> [Deine Aufgaben]
a - Übertrage den Satz „Für Deckchen braucht es unglaublich viele Klöppel.“ aus dem Beitrag zur Dienstagsfrage ins Englische.
b - Führe den Beitrag zur Dienstagsfrage über altes Handarbeitszubehör nach seinem letzten Satz weiter.

> [Übungstext]
__________

19 April 2011

Die verstrickte Dienstagsfrage 16/2011

Das Wollschaf fragt diese Woche:

Besitzst Du "historisches" Handarbeitszubehör, z. B. alte Strick- oder Häkelnadeln, Anleitungshefte, Klöppelkissen, Stopfeier oder ähnliches? Wie kam es in Deinen Besitz? Verwendest Du es noch, oder bewahrst Du es
z. B. nur aus "sentimentalen" Gründen auf?


Ich habe ein Klöppelkisten. Ob das nun "historisch" ist weiß ich nicht, gekauft habe ich es gebraucht über einen Handarbeitsladen, natürlich um es zu benutzen. Die Klöppel dazu habe ich mir aber selber zugelegt, sind also definitiv "modern". Leider wird es nicht sehr häufig benutzt. Für Deckchen braucht es unglaublich viele Klöppel. Mit weniger Klöppel kann man Spitzenbänder machen, aber wohin damit?

Ansonsten habe ich auch Occhi-Schiffchen, allerdings keine "historischen" sondern aus modernem Plastik. Auch hier wieder: was machen mit dem gewerkelten Zeug?

__________

> [Gespeicherte Dateneinträge]
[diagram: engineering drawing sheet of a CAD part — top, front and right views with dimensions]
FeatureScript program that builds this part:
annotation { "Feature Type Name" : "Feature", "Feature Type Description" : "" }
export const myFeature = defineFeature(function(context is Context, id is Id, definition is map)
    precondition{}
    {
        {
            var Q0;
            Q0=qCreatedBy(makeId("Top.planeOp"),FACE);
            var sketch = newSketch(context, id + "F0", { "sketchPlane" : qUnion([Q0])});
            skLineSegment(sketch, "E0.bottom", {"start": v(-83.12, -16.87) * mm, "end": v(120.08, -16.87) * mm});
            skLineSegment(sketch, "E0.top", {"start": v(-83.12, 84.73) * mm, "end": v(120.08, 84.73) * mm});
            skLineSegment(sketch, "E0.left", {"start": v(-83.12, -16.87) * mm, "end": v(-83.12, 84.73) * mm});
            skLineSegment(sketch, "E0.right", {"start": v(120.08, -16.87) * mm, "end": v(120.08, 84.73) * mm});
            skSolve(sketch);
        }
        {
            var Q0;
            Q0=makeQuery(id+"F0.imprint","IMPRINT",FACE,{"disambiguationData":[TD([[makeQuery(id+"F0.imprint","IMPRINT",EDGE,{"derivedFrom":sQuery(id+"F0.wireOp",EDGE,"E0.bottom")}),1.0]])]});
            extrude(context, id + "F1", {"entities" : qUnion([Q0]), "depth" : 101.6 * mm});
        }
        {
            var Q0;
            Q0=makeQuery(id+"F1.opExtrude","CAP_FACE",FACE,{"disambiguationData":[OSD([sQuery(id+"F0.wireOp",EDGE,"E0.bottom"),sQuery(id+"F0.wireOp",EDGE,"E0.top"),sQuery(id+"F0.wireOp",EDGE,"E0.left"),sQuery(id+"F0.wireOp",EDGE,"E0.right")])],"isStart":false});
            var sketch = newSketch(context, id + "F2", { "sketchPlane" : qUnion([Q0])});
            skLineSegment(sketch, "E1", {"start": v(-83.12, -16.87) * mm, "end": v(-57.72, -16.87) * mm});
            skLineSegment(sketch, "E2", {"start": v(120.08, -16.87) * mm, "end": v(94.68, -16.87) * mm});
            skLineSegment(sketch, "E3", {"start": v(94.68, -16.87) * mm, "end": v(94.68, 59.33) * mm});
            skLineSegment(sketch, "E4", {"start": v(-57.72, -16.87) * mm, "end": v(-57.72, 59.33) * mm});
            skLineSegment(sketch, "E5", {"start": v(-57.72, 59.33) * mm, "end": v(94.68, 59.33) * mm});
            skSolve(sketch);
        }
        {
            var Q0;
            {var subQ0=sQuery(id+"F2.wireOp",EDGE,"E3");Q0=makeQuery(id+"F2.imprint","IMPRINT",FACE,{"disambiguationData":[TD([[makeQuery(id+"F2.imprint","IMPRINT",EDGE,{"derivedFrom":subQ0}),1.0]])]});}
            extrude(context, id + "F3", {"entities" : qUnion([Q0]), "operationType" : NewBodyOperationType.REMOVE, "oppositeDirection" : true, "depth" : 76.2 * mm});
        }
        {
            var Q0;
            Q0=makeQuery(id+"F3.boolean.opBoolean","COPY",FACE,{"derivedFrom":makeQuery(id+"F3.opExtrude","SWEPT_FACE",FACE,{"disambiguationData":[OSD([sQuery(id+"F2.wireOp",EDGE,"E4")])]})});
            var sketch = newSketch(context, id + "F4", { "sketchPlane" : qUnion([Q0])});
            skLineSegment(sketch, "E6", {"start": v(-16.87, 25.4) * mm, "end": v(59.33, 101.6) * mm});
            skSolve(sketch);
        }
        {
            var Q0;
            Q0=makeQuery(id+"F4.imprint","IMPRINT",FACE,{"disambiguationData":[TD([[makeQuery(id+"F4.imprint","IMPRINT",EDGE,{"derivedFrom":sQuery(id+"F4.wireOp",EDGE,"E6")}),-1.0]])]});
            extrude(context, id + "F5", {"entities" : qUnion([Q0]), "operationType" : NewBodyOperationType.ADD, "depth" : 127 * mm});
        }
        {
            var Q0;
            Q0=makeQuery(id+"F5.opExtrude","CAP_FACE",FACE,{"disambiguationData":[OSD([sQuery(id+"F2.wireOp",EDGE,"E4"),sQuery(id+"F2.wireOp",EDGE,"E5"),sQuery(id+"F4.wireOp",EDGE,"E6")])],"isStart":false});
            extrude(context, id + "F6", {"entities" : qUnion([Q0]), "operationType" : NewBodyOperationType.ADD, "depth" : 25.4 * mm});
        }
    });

__________

> [Antworten nach Nummer]
a - Doilies take an incredible number of bobbins.

b -
1 Kommentar:

  1. Anonym10.5.11

    Ja, Handarbeiten liegen bei mir in der Familie, jedenfalls bei den weiblichen Mitgliedern, im Blut oder wie man heute sagt "in den Genen". Da werden dann auch Zubehör, Anleitungshefte, Tipp´s und Wollreste od. Stoffreste weitergegeben. Ich hab z.Bsp. ein hübsches Stecknadeldöschen, eine
    Uralte Nähmschine, ein vererbtes
    Nähkästchen (Ziehharmonikasysthem)
    die gibt´s immer noch zu kaufen.
    Eine Webstricknadel, wie die zu verwenden ist steht in einem "alten" aber noch sehr guten Anleitungsbuch und noch einiges mehr.